Critical Analysis of Ernest Hemingway.
"He [Ernest Hemingway] wrote only about things he had experienced, mostly outdoors, as a doctor's son in northern Michigan and as a self-possessed young tramp in Europe" (Time Magazine). The experience I've had with Ernest Hemingway's writing is almost parallel to that of this writer. Ernest Hemingway wrote from personal experiences, the main characters of The Sun Also Rises, A Farewell To Arms, and For Whom The Bell Tolls can all be closely compared to the life Ernest Hemingway lead. Although I haven't read any about a doctor's son in Michigan, all three books I have read are about young American men in Europe.
Ernest Hemingway's experience with World War I was in the form of an ambulance driver in the Italian army. Frederick Henry was also an American ambulance driver in the Italian army. Some other similarities that aren't so specific are that Hemingway was wounded at the front lines, went to a hospital in Milan, and fell in love with a nurse just as Henry does in A Farewell To Arms. "I knew I was hit and leaned over and put my hand on my knee. My knee wasn't there. My hand went in and my knee was down on my shin" (55). Henry was hit by a trench mortar and one of his legs was wounded just as it happened to Hemingway.

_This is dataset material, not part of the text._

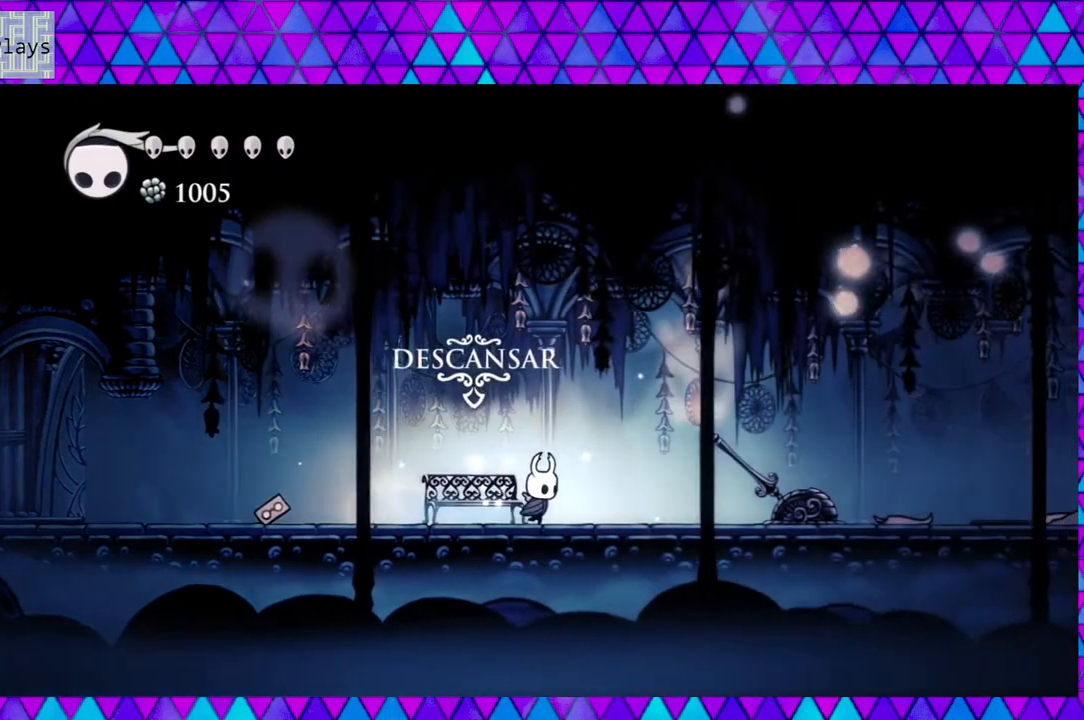
{"buttons": ["DPAD_RIGHT"], "left_stick": "down", "right_stick": "center", "events": []}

After World War I ended Hemingway moved to Paris. There his occupation was a writer. This is similar to his character Jake in The Sun Also Rises in many ways. Jake was an American who was in the Italian army during World War I. Jake was also injured iconic during the war, but his injury was not of the same nature as Hemingway's. Jake was also a reporter for a newspaper in Paris. "the Editor and the publisher and I worked hard," Jake commented about his work at the paper (12). Hemingway's personality was very much the same, he had, "a relentlessness that never ceased," for his work (www.cnn.com). .
The third character that relates to Hemingway is Robert Jordan, the main character in Hemingway's novel For Whom The Bell Tolls.